Peu de peuples ont eu un destin aussi riche que les Normands. À ceux qui auraient encore besoin d'en être convaincus, je conseille de plonger dans le livre de Pierre Aube, Les empires normands d'Orient. Un livre dédié à la mémoire de Jacques Benoist-Méchin. Au courage intellectuel que révèle une telle dédicace l'auteur ajoute une belle maîtrise de conteur : il a su donner à son récit le souffle épique de ces chansons de geste qu'il a largement utilisées, comme sources documentaires, pour le plus grand bonheur de ses lecteurs.
A furore Normannorum libéra nos Domine (« Libère nous, Seigneur, de la fureur des Normands »)... En adressant cette supplique au ciel, les litanies des moines essayent d'exorciser la menace que font peser sur leurs têtes, au IXe siècle, les raids vikings. Ces saintes gens en rajoutent un peu dans le tableau horrifïque qu'ils nous ont laissé des incursions des « hommes du Nord » (Normands), mais il est vrai que les guerriers Scandinaves ont la main lourde.

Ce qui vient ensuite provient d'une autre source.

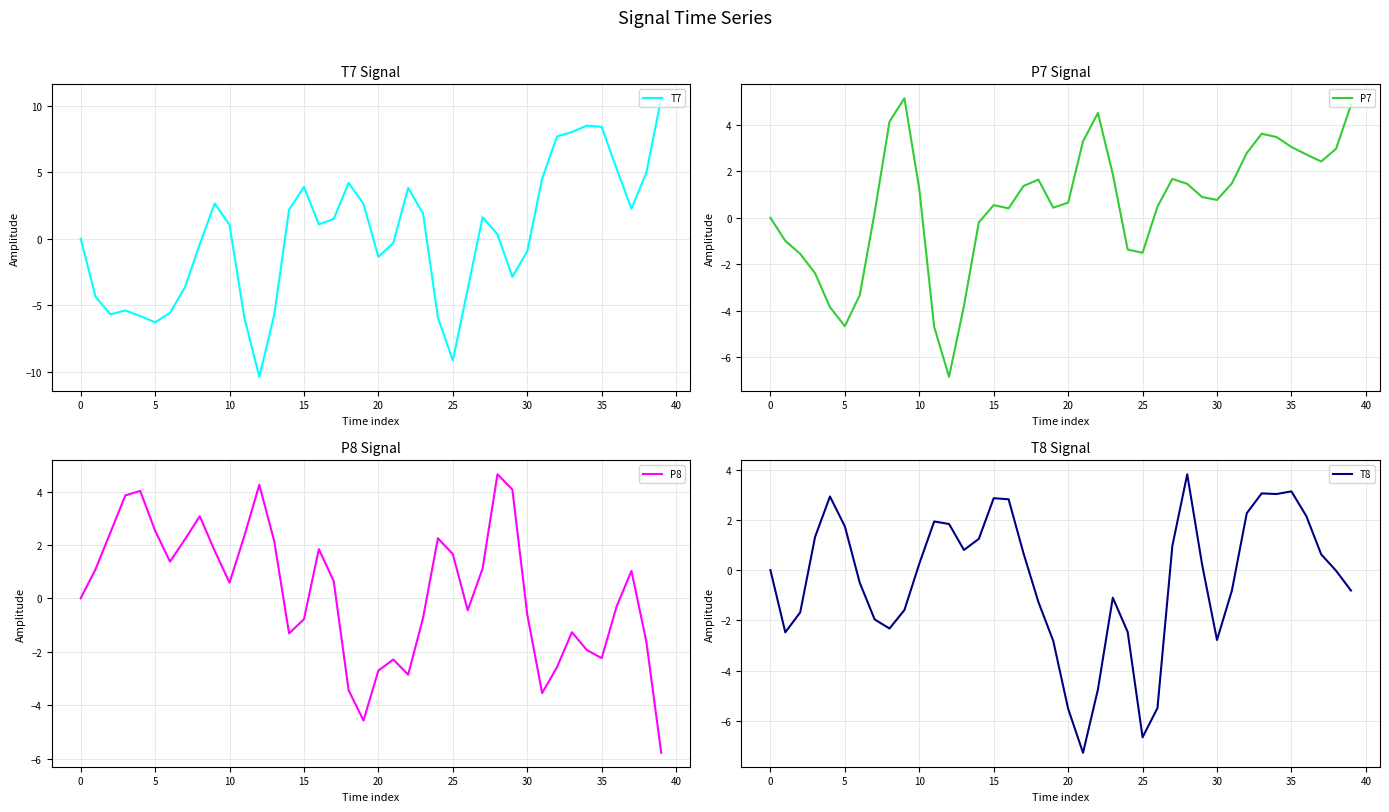

What is the value of the T7 point at the 37th from the left?

5.3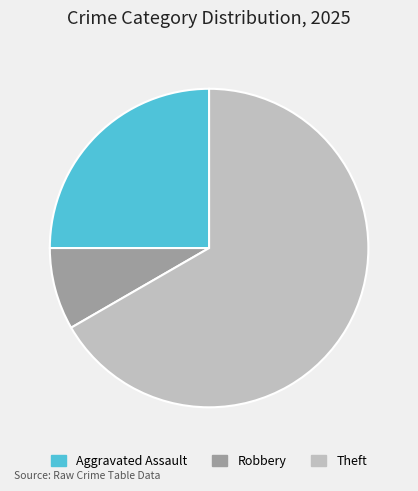

The Aggravated Assault slice represents 25% of the pie. True or false?

True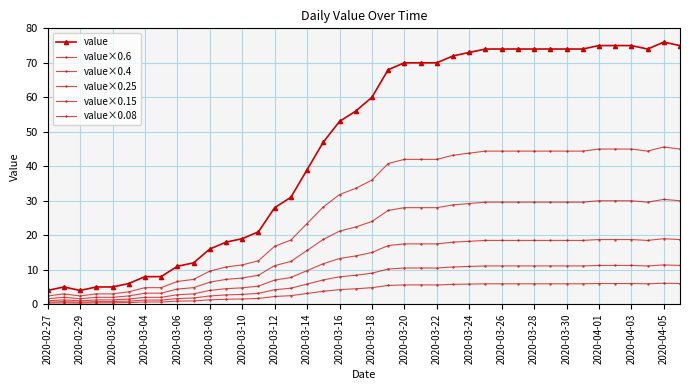

True or false: value×0.25 has more than 1 points higher than both neighbors.

True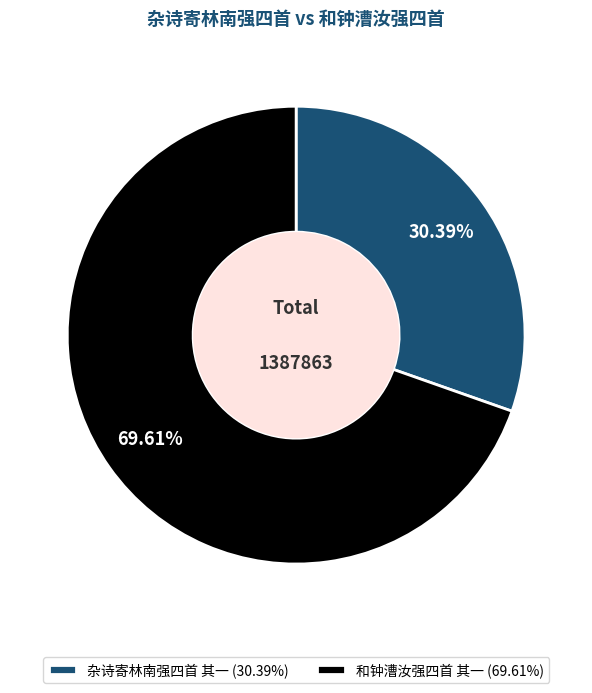

What percentage do 杂诗寄林南强四首 其一 and 和钟漕汝强四首 其一 together represent?

100.0%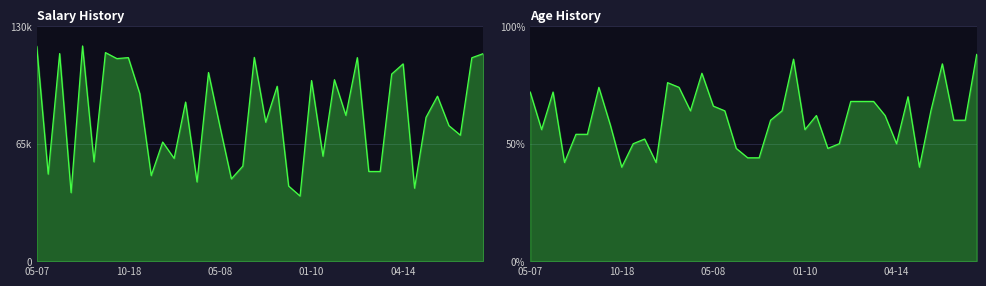

What are all the series names shown in the legend?

Salary History, Age History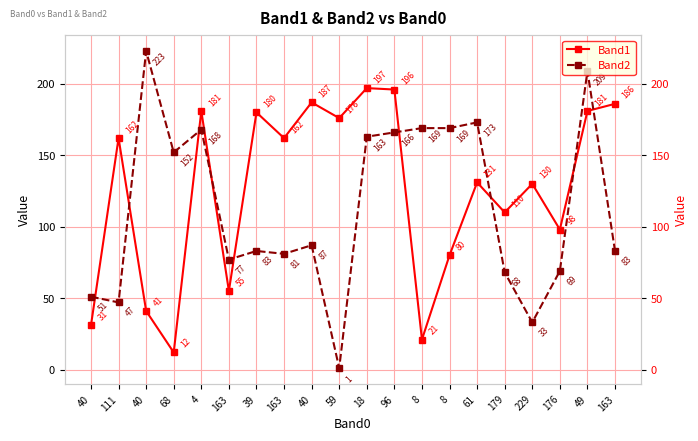

What value does the Band2 series have at 111, to the nearest 10?

50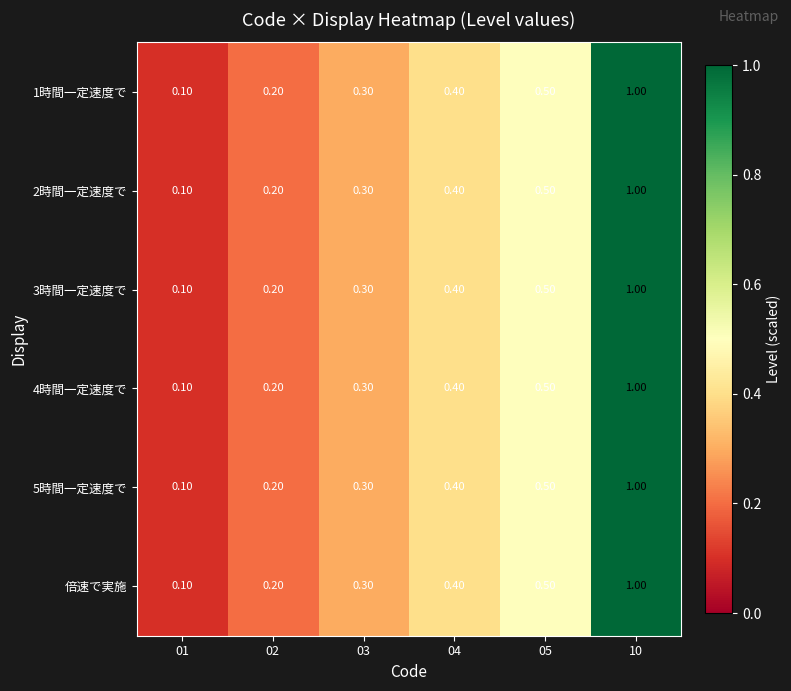

What is the sum of the 倍速で実施 values at 05 and 02?

0.7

Cependant ces pillards rêvent de se transformer en gentlemen farmers. Lorsque le Norvégien Rollon, dynamique chef de bande, eut bien fait peur au roi des Francs Charles le Simple, il lui fit transmettre par l'archevêque de Rouen ses exigences, pour prix d'un retour au calme « Donne-lui une région d'où il tire nourriture et vêtement, jusqu'à ce que la terre que tu lui donnes soit remplie de richesses et rende en ravitaillement, en hommes et en animaux les fruits correspondant aux saisons ». Le roi accorda la terre, et sa fille en prime. Ainsi naquit le duché de Normandie. En ce duché, efficacement organisé et contrôlé par l'autorité ducale, les descendants des Vikings ont parfaitement appliqué le précepte « Croissez et multipliez ». Au point que dans nombre de familles d'une prolifique petite aristocratie, les cadets se sentirent vite à l'étroit. Leur besoin d'air, exalté par un sang resté généreux, les poussa à chercher l'aventure au loin. Y compris en Orient, où le pèlerinage à Jérusalem justifiait une sainte escapade. Et pouvait offrir l'occasion de beaux coups d'épée, comme le constatèrent une quarantaine de chevaliers normands revenant, en 1016, des Lieux Saints.